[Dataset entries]

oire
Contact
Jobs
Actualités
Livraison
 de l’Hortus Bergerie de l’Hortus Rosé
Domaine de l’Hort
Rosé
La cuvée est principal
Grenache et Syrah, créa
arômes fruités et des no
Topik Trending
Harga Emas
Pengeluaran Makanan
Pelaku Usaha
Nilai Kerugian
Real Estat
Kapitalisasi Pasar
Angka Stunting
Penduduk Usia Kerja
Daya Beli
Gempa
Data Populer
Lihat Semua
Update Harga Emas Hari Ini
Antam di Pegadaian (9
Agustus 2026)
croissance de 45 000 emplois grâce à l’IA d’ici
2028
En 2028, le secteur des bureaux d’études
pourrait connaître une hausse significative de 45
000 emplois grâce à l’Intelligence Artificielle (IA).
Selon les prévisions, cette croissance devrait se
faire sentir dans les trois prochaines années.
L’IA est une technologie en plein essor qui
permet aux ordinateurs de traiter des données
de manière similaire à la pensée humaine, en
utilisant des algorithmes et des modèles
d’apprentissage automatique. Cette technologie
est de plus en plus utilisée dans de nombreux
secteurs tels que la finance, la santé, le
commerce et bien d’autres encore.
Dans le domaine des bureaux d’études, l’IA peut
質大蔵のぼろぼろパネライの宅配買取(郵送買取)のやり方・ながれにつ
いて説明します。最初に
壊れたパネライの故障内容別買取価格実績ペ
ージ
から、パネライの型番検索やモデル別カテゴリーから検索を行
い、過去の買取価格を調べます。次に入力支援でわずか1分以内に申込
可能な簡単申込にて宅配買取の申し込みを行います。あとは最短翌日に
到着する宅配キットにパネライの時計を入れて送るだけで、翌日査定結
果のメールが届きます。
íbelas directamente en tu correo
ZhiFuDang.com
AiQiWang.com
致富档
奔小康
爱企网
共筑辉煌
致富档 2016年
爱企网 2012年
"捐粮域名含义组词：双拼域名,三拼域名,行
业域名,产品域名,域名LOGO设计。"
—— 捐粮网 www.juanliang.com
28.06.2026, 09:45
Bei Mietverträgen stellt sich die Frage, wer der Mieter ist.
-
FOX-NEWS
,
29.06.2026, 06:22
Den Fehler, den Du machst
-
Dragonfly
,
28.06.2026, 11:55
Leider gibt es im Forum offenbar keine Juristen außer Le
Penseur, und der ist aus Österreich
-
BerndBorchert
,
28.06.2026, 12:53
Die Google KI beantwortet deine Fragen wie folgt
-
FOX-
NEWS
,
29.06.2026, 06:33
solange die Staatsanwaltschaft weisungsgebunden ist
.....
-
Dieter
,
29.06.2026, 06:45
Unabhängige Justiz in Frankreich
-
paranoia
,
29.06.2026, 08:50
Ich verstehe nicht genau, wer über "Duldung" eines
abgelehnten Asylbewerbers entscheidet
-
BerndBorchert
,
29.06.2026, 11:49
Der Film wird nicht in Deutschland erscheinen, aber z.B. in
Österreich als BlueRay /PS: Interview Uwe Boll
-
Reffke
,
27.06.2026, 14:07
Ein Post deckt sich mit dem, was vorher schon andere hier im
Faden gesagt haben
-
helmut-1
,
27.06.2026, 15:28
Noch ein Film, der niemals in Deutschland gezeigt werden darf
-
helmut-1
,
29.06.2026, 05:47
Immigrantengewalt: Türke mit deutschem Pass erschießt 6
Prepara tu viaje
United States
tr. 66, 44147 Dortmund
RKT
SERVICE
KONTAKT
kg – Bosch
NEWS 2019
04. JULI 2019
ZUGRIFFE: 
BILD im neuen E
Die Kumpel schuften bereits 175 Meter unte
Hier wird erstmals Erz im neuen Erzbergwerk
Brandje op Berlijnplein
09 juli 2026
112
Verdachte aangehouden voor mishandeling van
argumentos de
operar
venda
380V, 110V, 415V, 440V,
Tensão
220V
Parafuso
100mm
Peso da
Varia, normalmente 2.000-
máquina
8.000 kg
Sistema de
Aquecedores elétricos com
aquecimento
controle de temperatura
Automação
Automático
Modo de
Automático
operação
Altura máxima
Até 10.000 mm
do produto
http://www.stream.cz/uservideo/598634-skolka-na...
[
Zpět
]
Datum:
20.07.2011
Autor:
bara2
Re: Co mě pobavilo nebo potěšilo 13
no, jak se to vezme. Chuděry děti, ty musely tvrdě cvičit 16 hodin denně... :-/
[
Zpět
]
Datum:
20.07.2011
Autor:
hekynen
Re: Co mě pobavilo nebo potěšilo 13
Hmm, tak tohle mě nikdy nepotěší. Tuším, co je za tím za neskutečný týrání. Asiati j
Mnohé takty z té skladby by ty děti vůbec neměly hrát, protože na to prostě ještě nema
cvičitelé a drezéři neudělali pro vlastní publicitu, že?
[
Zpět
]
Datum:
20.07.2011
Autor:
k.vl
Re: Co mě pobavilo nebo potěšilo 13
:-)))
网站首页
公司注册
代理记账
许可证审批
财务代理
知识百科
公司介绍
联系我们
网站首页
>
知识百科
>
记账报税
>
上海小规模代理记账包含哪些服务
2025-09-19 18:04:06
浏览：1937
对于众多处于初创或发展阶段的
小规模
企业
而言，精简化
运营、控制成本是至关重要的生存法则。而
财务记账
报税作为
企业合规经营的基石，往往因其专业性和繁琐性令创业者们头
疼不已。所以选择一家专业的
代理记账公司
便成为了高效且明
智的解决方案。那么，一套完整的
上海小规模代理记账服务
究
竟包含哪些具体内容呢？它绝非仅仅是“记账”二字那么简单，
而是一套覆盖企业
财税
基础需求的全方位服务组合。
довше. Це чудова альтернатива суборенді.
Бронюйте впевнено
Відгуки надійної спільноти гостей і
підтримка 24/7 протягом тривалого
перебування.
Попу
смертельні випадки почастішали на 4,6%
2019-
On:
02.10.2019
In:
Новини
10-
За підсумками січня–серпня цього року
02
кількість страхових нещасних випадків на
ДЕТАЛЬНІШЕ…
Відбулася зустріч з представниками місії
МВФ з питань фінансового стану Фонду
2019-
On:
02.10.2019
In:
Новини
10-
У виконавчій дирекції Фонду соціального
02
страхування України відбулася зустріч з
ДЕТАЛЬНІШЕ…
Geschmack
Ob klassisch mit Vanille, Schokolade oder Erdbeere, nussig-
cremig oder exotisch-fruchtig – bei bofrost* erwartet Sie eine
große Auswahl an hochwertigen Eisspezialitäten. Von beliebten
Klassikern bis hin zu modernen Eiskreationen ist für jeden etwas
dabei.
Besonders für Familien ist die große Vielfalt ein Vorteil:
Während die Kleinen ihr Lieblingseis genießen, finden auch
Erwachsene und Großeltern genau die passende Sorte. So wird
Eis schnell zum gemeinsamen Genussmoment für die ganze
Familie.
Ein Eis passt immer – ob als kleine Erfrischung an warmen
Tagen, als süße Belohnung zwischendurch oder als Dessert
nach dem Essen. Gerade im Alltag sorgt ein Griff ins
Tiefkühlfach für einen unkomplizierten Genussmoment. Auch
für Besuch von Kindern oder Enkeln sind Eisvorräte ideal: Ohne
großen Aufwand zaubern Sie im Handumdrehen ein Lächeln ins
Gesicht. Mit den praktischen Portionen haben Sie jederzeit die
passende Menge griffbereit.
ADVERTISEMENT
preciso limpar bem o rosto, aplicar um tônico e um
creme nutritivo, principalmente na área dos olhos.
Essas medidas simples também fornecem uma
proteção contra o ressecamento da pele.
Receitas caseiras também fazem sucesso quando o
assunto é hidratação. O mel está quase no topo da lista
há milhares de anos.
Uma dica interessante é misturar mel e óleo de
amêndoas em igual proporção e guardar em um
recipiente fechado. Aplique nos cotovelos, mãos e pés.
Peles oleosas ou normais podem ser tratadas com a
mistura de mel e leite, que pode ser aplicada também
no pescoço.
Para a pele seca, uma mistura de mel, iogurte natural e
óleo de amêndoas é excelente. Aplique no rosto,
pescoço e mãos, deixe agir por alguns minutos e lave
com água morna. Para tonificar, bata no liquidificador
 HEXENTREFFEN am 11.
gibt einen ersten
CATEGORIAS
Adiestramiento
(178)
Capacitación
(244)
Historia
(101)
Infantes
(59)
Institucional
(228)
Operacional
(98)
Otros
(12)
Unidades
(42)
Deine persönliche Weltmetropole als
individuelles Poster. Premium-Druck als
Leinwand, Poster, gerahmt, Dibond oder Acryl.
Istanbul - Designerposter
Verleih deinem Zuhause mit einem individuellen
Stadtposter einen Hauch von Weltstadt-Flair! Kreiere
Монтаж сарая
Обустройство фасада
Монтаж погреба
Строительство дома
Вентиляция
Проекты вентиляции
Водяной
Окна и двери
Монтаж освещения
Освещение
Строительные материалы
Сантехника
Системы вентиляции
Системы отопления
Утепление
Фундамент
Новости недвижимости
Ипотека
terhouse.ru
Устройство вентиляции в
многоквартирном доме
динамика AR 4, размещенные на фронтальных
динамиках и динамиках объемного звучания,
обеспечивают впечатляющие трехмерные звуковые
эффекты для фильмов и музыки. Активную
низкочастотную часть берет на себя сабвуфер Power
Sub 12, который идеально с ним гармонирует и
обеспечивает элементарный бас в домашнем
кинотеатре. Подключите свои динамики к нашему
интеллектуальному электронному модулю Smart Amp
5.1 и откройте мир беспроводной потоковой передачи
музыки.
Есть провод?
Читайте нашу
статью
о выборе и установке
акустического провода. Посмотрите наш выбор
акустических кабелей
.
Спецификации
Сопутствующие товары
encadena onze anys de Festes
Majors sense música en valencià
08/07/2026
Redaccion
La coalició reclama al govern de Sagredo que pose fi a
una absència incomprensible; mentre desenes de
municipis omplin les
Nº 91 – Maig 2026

## What to produce
Retype only the stretch of lines above starting at the one with "Essas medidas simples também fornecem uma" and stopping at the one with "Leinwand, Poster, gerahmt, Dibond oder Acryl.", exactly as written, with both kept.

## Answer section
Essas medidas simples também fornecem uma
proteção contra o ressecamento da pele.
Receitas caseiras também fazem sucesso quando o
assunto é hidratação. O mel está quase no topo da lista
há milhares de anos.
Uma dica interessante é misturar mel e óleo de
amêndoas em igual proporção e guardar em um
recipiente fechado. Aplique nos cotovelos, mãos e pés.
Peles oleosas ou normais podem ser tratadas com a
mistura de mel e leite, que pode ser aplicada também
no pescoço.
Para a pele seca, uma mistura de mel, iogurte natural e
óleo de amêndoas é excelente. Aplique no rosto,
pescoço e mãos, deixe agir por alguns minutos e lave
com água morna. Para tonificar, bata no liquidificador
 HEXENTREFFEN am 11.
gibt einen ersten
CATEGORIAS
Adiestramiento
(178)
Capacitación
(244)
Historia
(101)
Infantes
(59)
Institucional
(228)
Operacional
(98)
Otros
(12)
Unidades
(42)
Deine persönliche Weltmetropole als
individuelles Poster. Premium-Druck als
Leinwand, Poster, gerahmt, Dibond oder Acryl.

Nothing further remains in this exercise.